The storm of noon above us rolled, Of light the fury, furious gold, The long drag troubling us, the depth: Unrocked is dark, unrippling, still.
Cast your eyes upwards and backwards, Shmoopers. Still got your balance? Great. Now behold "the storm of noon." It doesn't seem to be an actual storm, more like a rolling tumult—the energy of daytime's drive and striving all rolled together in one big ball. It's all "light" and "fury"… and treasure? Probably not. "Furious gold" more likely describes what kind of light is happening here: bright, shiny, and aggro to the max.
It's not all about the bling, though. Something about the "long drag" troubles us (it is a drag, after all). But maybe the speaker means a kind of undertow? Or is he talking about a downward pull towards levels far below the "storm of moon" above?
Whatever it is, this "depth" is disturbing, that's for sure.
Know what else seems disturbing? The dark that is "Unrocked," and "unrippling" (two "un-" words, count 'em). As we said before, by using these "un" words, the speaker can make you think of rocking and rippling, even as he says it's not happening.

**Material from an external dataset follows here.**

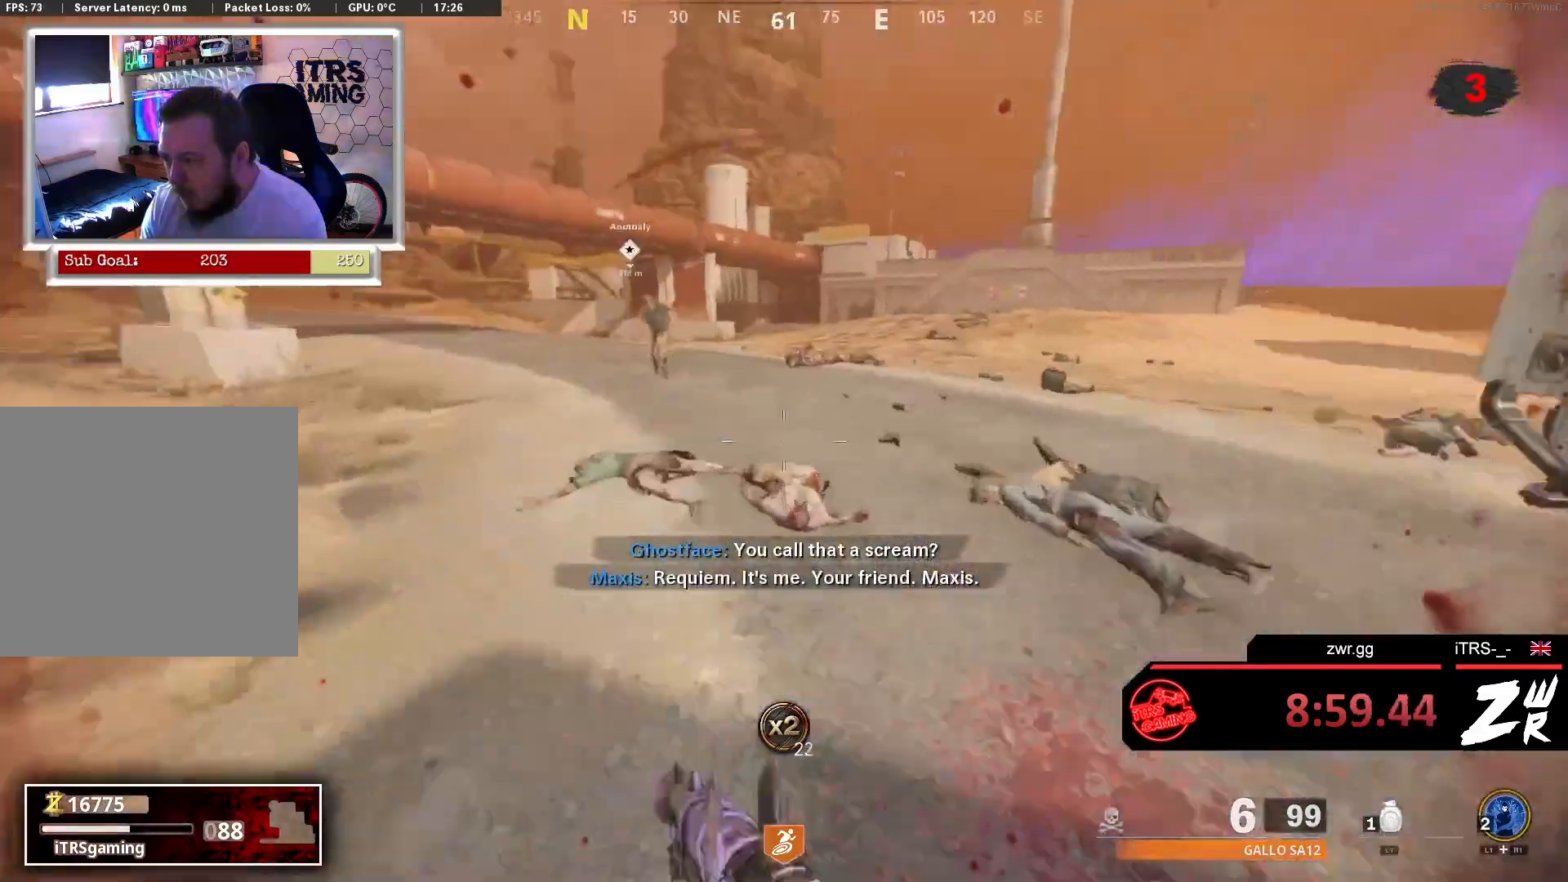
{"buttons": [], "left_stick": "down", "right_stick": "down-right", "button_events": [[133, "R2", "down"], [200, "L2", "up"], [267, "R2", "up"]]}
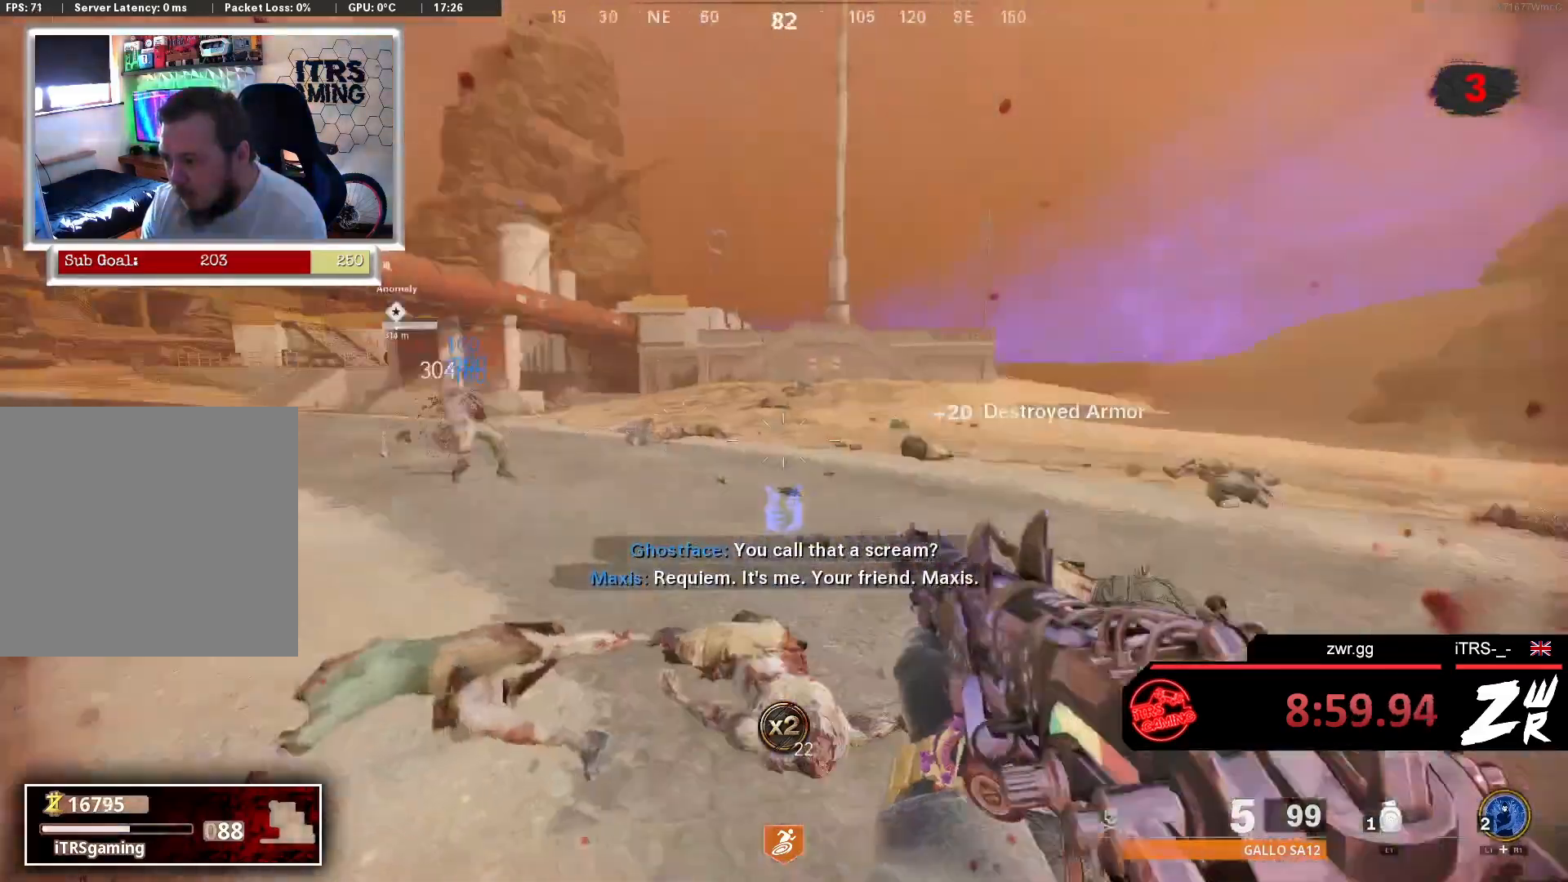
{"buttons": [], "left_stick": "up-left", "right_stick": "left", "button_events": []}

He's describing stillness and what came before it, and he's doing it simultaneously. This dark sounds pretty deathly, doesn't it?
We don't know about you, but we'd almost prefer the storm of noon to this deep stillness.
For the record, you might want to take look at what's happened to the rhyme scheme now: AABC. Things are getting kind of rearranged, as the poem becomes more abstract. (Psst—"Form and Meter" has more good stuff on rhyme scheme.)